Review of Mirror

Mirror (1975)
10/10
taking a walk through the portals of Tarkovsky's mind: poetic and dreamlike, with the flow of thought as opposed to narrative
26 January 2008
I can't say for certain how The Mirror had the impact it did, but it just worked like a kind of pure cinematic experience, minus the usual traditional narrative. There is something of a flow to the proceedings, but it's in pieces, fragments, the memory of (as late in the film we learn) a dying man. One person said in these comments on IMDb that there's something about the Mirror that deals with time, profoundly, and I think that's one of the keys to the picture.
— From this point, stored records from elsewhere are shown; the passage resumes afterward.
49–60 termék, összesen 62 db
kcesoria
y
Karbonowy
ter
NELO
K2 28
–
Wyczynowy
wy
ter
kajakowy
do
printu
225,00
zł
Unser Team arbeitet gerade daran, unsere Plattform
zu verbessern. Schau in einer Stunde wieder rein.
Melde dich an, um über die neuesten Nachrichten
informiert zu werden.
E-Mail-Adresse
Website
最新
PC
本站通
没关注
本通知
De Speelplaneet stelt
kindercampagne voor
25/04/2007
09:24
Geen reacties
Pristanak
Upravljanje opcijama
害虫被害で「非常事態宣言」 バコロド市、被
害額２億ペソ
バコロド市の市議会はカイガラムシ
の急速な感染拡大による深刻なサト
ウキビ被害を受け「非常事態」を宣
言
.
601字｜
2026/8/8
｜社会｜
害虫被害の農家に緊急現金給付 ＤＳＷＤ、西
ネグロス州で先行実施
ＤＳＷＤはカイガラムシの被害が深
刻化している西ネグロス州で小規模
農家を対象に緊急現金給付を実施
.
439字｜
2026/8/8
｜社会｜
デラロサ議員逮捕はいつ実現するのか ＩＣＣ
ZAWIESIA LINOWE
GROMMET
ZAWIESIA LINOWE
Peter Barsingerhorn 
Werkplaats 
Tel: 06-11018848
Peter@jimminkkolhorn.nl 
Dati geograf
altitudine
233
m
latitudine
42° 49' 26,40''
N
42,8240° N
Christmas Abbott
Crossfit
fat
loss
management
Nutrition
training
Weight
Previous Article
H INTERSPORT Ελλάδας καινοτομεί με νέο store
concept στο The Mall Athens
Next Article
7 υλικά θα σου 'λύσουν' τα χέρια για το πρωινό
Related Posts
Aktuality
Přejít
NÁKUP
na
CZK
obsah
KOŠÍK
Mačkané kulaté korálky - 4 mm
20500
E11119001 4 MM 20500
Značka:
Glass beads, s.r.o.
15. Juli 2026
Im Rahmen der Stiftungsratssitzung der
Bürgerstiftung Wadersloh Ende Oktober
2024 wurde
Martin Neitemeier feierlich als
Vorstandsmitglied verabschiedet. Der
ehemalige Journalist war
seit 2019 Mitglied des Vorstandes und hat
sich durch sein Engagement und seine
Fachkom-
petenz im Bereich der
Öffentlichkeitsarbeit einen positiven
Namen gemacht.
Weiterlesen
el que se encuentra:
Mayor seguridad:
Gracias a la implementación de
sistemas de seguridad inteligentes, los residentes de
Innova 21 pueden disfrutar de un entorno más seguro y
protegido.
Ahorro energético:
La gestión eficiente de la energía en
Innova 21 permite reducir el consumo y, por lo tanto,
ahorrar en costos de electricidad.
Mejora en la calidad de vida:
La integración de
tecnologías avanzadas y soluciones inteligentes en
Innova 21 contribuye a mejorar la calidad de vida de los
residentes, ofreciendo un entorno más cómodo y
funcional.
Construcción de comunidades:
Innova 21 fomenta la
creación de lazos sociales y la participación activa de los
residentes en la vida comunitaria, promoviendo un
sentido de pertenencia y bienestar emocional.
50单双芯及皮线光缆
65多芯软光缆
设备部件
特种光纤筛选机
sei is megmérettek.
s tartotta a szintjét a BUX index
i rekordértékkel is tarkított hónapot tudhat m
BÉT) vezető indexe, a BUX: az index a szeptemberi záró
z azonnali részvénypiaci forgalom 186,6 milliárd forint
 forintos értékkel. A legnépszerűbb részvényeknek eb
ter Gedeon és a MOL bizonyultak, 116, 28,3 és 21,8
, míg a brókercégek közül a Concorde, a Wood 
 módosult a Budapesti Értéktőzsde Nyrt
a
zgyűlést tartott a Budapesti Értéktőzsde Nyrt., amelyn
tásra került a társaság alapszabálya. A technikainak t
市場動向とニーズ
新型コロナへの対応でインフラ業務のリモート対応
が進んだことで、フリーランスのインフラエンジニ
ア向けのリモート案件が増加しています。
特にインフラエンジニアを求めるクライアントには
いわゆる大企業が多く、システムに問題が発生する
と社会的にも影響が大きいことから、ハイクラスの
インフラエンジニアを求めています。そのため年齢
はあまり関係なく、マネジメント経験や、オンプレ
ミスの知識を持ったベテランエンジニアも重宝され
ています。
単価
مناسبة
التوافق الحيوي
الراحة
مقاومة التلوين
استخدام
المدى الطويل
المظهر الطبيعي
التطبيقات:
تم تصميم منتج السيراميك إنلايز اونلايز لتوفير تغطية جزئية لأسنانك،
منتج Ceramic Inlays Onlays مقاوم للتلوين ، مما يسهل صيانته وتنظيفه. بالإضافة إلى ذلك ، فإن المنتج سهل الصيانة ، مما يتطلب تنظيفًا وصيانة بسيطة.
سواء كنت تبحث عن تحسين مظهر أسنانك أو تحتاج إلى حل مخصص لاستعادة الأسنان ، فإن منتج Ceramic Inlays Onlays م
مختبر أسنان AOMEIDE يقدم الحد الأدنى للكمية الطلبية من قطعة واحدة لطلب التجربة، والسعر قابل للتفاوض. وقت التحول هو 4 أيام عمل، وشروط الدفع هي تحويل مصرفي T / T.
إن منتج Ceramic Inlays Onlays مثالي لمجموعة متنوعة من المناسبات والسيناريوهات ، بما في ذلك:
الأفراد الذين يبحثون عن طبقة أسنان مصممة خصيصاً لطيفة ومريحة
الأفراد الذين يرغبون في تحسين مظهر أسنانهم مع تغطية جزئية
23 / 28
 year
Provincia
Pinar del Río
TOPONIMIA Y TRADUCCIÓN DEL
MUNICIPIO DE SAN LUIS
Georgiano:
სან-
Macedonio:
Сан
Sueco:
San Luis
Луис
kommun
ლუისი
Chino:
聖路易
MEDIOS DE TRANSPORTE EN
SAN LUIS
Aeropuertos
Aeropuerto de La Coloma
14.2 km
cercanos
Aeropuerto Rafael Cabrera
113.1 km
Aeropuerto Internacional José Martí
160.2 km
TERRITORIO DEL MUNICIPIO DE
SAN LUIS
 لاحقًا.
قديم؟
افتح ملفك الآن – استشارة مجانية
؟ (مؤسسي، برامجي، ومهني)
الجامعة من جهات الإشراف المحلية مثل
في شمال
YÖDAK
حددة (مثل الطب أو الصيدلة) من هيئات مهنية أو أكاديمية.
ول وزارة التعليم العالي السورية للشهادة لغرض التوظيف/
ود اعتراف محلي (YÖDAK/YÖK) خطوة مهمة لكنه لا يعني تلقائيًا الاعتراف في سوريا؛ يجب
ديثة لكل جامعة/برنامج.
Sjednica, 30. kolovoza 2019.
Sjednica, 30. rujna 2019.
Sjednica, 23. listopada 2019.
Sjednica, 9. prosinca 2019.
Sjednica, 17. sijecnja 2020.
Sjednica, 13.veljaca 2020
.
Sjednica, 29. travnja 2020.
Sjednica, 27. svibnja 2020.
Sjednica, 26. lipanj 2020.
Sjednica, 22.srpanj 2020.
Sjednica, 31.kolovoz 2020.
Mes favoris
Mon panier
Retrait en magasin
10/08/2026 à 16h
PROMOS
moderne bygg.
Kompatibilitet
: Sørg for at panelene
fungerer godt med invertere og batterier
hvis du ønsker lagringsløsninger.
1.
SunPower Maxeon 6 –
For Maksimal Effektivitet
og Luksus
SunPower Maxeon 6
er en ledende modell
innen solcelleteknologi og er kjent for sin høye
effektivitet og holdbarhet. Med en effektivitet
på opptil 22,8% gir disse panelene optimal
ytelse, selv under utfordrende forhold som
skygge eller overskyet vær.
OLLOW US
Among the few that are read, there is a poem narrated over documentary footage of soldiers walking along, and the poem talks of death as being only temporary, of someone dying at seven or seventy, but that there's a constant reality that continues even after one dies. There's something poignant being said there, almost out of reach, but plain as day. What can one do with a lifetime? There's childhood, adolescence, adulthood, marriage, divorce, and eventually the end.

So The Mirror is, at the end of it all, a reflection (no pun intended) on life spent in a society, in this case Russia which the film very much is rooted in, the history of it, and how one spends with those he or she loves or tries to care for, not to mention work and (occassionally) play. We see scenes of a woman named Natalya, who is also the 'mother' figure (most likely meant to symbolize Tarkovsky's own maternal figure), and in crucial scenes like her at her job as a proofreader, or socializing with a Spanish bullfighter, or when she breaks up with her husband to marry a writer ("is he Dostoyevsky?" he asks sarcastically), and even in dreams where she washes her hair, in slow motion, and walls and the ceiling crumbling around her. But after a while, the two blend together, with maybe only some little differences in how we view the women, played by a very great and deeply emotional Margarita Terekhova, who in viewed through the prism of The Mirror is left to the audience to decide when is which and how.

It should be a pretentious effort, and once in a while it does feel that way (a scene where the boy and his mother go to a neighbor's house, and the boy sits alone looking at the title object reminded me of "Mirror, Father, mirror" from Ghost World). But rarely from a European filmmaker have I been rattled with the challenge Tarkovsky presents. For one like myself who loves great poetry that enriches the mind, loves great technique with a visionary who knows few bounds with the camera careening and moving fearlessly in some scenes (particularly around the locations outside the house of the family in the country-side), loves things in style like lighting and perfect mix of B&W and color and little editing tricks that jar the senses like being witness to a fire-bomb thrown at the conventions of the usual in storytelling, and basically like a challenge to ones senses, The Mirror is fantastic. Few films combine themes of war, of social decimation, of familial crises, of the memories of things and objects (i.e. art book), and mortality like the Mirror, so even when it seems to distance the viewer with its approach to revealing it's not something to discard very easily on the whole.

I'd be careful who I'd recommend it to- it's the kind of film that would draw enough comments going either way (love or totally hate or confused by) as to be close to polarizing- but for those who want to take a chance, it's one of the director's best, a unique triumph of personal film-making. To see it on the big screen, I might add, is a significant plus.